Folha de S. Paulo


Previsão de queda de avião provoca brincadeiras e pânico na Paulista

Nos elevadores dos quatro edifícios nas esquinas da avenida Paulista com a alameda Campinas, em São Paulo, não se fala mais sobre o tempo.

O tédio que circunda discussões meteorológicas típicas de quem compartilha um cubículo espelhado foi substituído por diálogos tensos e irônicos que versam sobre um tema onipresente:

- E esse avião, hein? Cai ou não cai? (risinhos)

- Besteira, né? Acho que não, mas vai que...

A pauta é a previsão feita pelo autointitulado vidente Jucelino Nóbrega da Luz de que o voo JJ3720 da TAM, entre São Paulo e Brasília, se chocaria com um prédio na esquina da avenida Paulista com a alameda Campinas nesta quarta (26).

Em nota, a TAM informa que "considerou o alerta e permanecerá atenta às operações" neste dia. A empresa também mudou a designação do voo para JJ4732. Vai que...

Uma outra suposta premonição de Luz foi registrada em cartório em 2005 e ganhou repercussão depois de o alegado vidente ter revelado documento similar em que previa a queda do avião do presidenciável Eduardo Campos em 13 de agosto último.

No passado, outros documentos registrados por Luz foram avaliados por peritos técnicos, que encontraram indícios de alterações. Ainda assim, vai que...

Itens
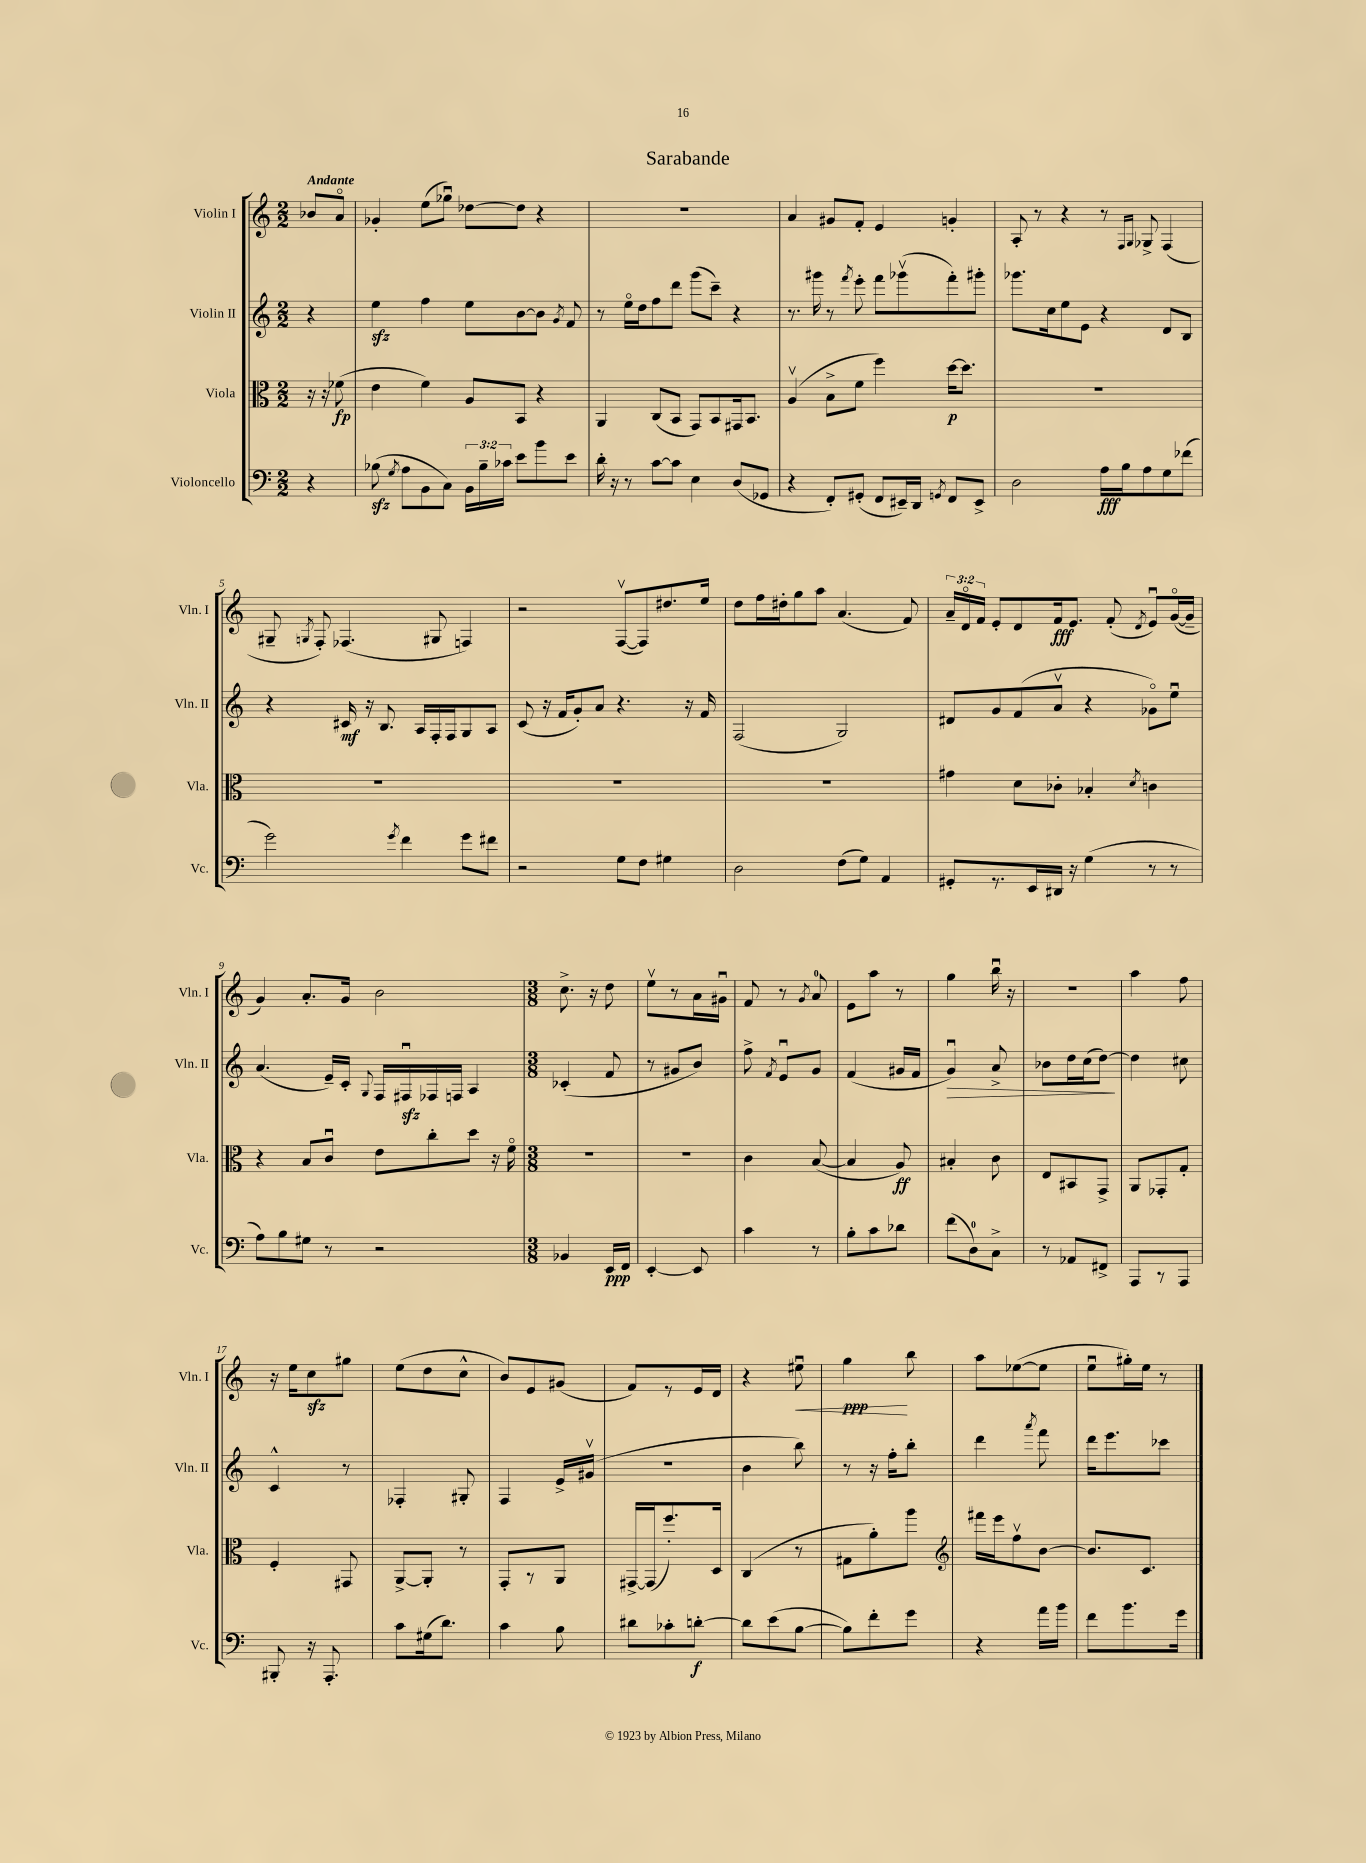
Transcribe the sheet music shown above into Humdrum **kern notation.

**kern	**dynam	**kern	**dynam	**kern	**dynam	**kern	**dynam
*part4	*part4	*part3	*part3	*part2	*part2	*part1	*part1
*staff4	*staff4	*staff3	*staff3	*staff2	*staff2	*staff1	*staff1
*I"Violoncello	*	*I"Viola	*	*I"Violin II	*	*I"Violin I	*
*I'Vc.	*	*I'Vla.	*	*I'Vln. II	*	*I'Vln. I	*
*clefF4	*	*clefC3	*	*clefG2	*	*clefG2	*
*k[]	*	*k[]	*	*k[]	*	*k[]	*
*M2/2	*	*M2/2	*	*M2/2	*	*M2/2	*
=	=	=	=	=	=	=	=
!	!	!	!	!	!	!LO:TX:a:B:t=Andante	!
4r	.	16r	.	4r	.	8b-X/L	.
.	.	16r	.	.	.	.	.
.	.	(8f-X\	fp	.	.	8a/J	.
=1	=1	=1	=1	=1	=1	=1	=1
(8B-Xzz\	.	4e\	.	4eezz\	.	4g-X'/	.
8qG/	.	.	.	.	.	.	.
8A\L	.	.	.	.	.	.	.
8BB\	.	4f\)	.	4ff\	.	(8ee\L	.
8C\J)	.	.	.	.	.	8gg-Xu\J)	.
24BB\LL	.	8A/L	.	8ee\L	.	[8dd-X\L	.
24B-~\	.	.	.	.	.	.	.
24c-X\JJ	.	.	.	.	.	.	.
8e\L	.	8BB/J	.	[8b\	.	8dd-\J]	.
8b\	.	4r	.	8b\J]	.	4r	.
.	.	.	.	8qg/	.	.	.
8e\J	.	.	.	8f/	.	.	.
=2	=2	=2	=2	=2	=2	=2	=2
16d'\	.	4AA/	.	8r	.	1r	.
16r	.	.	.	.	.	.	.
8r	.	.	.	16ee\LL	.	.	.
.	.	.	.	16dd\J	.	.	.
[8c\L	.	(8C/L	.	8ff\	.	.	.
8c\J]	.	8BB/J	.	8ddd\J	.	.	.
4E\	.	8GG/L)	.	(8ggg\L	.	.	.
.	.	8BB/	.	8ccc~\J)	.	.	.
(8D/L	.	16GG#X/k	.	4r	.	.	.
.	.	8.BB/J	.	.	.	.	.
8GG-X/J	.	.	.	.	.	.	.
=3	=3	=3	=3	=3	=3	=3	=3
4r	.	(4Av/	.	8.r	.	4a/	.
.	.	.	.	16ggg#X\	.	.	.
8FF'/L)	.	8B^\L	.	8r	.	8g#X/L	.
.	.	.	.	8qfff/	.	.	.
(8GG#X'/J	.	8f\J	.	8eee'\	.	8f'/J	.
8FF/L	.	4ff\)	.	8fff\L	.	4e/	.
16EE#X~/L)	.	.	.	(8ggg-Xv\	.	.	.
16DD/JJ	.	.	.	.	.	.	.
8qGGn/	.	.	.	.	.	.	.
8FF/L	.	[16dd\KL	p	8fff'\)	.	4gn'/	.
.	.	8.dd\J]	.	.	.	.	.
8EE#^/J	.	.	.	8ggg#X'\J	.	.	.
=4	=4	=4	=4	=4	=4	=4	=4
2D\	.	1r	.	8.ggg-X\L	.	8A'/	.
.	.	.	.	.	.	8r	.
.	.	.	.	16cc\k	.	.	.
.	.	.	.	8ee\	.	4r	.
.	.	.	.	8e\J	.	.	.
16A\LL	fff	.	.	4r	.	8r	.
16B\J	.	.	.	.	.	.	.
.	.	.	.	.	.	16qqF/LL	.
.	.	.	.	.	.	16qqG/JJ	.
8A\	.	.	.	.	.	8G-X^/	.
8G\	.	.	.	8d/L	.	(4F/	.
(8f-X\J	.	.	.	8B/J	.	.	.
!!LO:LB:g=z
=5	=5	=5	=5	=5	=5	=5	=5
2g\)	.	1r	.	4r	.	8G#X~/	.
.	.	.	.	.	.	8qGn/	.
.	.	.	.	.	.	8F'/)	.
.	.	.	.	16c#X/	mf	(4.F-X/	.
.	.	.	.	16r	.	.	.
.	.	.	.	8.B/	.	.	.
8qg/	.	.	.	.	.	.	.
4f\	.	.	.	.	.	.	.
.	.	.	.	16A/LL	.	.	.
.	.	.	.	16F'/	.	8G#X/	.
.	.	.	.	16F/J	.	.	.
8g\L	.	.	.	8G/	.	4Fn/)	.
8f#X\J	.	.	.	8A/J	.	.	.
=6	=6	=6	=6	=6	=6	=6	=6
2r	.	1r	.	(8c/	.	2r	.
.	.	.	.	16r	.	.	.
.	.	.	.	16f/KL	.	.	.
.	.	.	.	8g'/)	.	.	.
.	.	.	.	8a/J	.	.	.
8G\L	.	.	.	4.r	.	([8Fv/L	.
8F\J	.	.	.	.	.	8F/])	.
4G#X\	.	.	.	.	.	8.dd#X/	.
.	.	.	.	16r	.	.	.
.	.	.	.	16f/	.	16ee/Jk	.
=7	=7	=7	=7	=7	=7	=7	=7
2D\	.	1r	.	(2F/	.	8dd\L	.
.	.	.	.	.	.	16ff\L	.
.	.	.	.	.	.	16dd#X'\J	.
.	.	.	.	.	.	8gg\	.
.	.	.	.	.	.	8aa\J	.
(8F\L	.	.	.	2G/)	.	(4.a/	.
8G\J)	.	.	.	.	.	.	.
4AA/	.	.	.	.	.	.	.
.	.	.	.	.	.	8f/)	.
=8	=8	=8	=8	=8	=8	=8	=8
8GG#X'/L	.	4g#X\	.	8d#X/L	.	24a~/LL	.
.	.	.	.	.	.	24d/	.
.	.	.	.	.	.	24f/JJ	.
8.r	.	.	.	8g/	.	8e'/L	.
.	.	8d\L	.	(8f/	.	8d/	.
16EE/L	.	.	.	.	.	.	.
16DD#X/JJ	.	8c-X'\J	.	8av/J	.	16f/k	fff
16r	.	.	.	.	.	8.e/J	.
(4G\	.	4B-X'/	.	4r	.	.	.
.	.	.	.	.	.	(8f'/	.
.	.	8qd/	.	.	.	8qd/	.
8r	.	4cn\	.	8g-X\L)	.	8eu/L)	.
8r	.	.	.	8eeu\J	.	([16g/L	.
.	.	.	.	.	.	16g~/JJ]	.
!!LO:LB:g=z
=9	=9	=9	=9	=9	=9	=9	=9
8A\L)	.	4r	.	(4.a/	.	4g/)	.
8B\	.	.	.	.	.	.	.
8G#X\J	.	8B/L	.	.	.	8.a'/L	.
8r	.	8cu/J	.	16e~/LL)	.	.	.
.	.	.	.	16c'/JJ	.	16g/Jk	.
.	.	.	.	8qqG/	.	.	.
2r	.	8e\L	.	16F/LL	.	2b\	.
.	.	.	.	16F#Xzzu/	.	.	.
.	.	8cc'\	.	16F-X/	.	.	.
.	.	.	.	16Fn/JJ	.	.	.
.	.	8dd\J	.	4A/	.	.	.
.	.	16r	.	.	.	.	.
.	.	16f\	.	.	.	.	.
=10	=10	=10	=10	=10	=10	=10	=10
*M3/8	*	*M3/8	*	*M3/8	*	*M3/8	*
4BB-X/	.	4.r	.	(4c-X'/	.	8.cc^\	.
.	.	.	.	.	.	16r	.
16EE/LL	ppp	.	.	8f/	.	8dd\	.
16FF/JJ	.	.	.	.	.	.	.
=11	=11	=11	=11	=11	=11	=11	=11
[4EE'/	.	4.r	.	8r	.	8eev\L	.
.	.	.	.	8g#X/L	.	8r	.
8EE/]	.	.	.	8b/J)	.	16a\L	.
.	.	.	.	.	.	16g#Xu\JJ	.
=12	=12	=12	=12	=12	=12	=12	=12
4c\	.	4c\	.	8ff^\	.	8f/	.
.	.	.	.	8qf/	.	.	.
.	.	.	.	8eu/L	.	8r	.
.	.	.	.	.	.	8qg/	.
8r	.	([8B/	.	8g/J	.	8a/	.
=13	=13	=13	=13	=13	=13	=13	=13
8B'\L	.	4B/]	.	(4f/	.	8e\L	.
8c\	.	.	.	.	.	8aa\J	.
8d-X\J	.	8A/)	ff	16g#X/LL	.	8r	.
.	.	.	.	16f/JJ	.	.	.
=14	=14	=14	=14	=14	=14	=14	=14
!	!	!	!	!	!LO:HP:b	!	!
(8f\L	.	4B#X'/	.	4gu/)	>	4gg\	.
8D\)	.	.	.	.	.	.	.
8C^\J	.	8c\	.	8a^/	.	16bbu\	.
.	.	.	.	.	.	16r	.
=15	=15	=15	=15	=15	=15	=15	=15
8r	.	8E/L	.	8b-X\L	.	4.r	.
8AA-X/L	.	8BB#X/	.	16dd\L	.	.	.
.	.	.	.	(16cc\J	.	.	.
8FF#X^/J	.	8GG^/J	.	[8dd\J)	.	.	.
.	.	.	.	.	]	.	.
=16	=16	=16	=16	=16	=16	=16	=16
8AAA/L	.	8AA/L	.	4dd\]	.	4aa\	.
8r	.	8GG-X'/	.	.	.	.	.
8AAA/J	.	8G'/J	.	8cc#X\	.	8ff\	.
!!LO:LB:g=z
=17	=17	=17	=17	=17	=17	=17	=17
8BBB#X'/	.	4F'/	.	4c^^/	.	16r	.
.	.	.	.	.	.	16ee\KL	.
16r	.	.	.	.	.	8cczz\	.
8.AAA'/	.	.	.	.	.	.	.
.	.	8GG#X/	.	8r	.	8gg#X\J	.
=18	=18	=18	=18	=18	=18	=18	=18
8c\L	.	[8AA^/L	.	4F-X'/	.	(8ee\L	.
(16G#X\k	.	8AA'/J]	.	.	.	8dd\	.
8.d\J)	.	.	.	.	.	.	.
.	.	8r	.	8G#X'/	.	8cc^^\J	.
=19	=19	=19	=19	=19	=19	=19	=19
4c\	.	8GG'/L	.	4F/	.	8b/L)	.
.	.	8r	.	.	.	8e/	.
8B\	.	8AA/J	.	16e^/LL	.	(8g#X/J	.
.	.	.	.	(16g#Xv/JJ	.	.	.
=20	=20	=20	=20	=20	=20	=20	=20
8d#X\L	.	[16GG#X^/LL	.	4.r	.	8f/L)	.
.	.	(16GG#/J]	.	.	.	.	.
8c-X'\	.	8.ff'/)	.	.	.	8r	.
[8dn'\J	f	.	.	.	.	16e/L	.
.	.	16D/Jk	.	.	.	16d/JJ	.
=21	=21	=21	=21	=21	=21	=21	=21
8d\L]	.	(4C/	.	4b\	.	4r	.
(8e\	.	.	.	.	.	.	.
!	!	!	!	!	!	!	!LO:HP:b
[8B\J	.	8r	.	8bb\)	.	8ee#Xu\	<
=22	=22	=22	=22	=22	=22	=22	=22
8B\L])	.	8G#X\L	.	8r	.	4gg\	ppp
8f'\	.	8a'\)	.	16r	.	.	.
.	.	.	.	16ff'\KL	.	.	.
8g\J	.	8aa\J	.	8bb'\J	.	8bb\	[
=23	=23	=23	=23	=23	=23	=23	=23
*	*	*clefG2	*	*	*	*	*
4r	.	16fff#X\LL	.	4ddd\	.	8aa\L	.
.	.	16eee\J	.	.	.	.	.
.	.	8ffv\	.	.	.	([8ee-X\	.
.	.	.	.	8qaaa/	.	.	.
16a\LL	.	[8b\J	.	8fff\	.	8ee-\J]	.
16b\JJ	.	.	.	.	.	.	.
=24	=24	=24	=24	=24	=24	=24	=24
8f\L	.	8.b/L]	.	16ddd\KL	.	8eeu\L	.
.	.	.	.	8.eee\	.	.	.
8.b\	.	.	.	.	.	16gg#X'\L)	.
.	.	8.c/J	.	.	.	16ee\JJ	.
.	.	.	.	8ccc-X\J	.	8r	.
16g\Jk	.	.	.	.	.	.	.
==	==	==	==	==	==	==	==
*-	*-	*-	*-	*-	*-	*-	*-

Tarefas
1. Segundo a reportagem, o que fez ganhar repercussão a suposta premonição que Luz registrou em cartório em 2005?
2. De acordo com a reportagem, qual passou a ser a designação do voo JJ3720 da TAM?
3. Reproduza o trecho da reportagem entre "Folha de S." e "sobre o tempo.", inclusive.

Respostas
1. Ela ganhou repercussão depois que o alegado vidente revelou um documento similar em que previa a queda do avião do presidenciável Eduardo Campos em 13 de agosto.

2. JJ4732.

3.
Folha de S. Paulo


Previsão de queda de avião provoca brincadeiras e pânico na Paulista

Nos elevadores dos quatro edifícios nas esquinas da avenida Paulista com a alameda Campinas, em São Paulo, não se fala mais sobre o tempo.